▶ [HOW TO COMPLETE THIS TASK]
Given the records below, pull every line with the word "from" into the answer.

▶ [GIVEN INFORMATION]
BEGIN

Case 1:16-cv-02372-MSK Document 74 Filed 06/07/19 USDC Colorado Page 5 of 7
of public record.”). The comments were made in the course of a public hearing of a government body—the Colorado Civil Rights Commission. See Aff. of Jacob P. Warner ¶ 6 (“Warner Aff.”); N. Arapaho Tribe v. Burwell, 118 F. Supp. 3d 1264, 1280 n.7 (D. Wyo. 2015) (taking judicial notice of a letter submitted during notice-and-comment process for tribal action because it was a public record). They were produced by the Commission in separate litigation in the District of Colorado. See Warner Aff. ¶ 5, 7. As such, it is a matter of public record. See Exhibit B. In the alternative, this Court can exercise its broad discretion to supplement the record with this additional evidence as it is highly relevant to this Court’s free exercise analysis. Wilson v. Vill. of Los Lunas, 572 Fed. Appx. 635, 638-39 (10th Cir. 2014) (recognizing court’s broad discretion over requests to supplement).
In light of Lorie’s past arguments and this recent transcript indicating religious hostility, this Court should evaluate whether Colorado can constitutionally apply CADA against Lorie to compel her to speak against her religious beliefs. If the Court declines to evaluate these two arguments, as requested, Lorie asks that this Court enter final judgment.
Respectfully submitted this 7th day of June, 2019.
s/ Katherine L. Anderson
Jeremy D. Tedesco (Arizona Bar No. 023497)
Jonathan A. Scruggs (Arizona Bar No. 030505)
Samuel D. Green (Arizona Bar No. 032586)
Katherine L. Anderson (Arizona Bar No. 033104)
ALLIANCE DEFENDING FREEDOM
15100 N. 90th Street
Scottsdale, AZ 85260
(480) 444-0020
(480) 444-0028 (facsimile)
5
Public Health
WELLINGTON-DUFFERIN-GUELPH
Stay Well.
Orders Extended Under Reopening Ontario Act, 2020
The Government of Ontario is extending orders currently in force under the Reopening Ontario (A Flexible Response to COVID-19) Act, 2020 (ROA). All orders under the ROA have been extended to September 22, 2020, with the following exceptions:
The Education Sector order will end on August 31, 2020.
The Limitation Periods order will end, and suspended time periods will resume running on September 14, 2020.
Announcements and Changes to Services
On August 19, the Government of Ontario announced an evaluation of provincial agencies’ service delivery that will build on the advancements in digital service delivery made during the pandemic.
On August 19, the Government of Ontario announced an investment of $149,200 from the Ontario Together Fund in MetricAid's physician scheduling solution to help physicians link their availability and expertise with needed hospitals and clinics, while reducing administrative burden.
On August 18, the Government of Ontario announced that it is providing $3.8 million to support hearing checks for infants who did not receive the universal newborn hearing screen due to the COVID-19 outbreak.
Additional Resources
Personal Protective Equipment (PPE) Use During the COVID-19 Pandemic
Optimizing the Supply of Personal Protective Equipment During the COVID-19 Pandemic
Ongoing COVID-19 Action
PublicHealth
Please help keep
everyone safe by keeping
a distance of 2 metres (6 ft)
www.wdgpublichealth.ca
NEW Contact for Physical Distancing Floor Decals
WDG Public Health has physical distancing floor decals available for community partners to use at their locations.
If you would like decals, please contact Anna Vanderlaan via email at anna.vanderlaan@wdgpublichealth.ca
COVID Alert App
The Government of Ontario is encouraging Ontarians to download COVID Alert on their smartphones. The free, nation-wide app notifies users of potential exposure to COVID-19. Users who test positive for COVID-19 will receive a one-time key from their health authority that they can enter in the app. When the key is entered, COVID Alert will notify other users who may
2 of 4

END

▶ [RESULT]
On August 19, the Government of Ontario announced an investment of $149,200 from the Ontario Together Fund in MetricAid's physician scheduling solution to help physicians link their availability and expertise with needed hospitals and clinics, while reducing administrative burden.
The Government of Ontario is encouraging Ontarians to download COVID Alert on their smartphones. The free, nation-wide app notifies users of potential exposure to COVID-19. Users who test positive for COVID-19 will receive a one-time key from their health authority that they can enter in the app. When the key is entered, COVID Alert will notify other users who may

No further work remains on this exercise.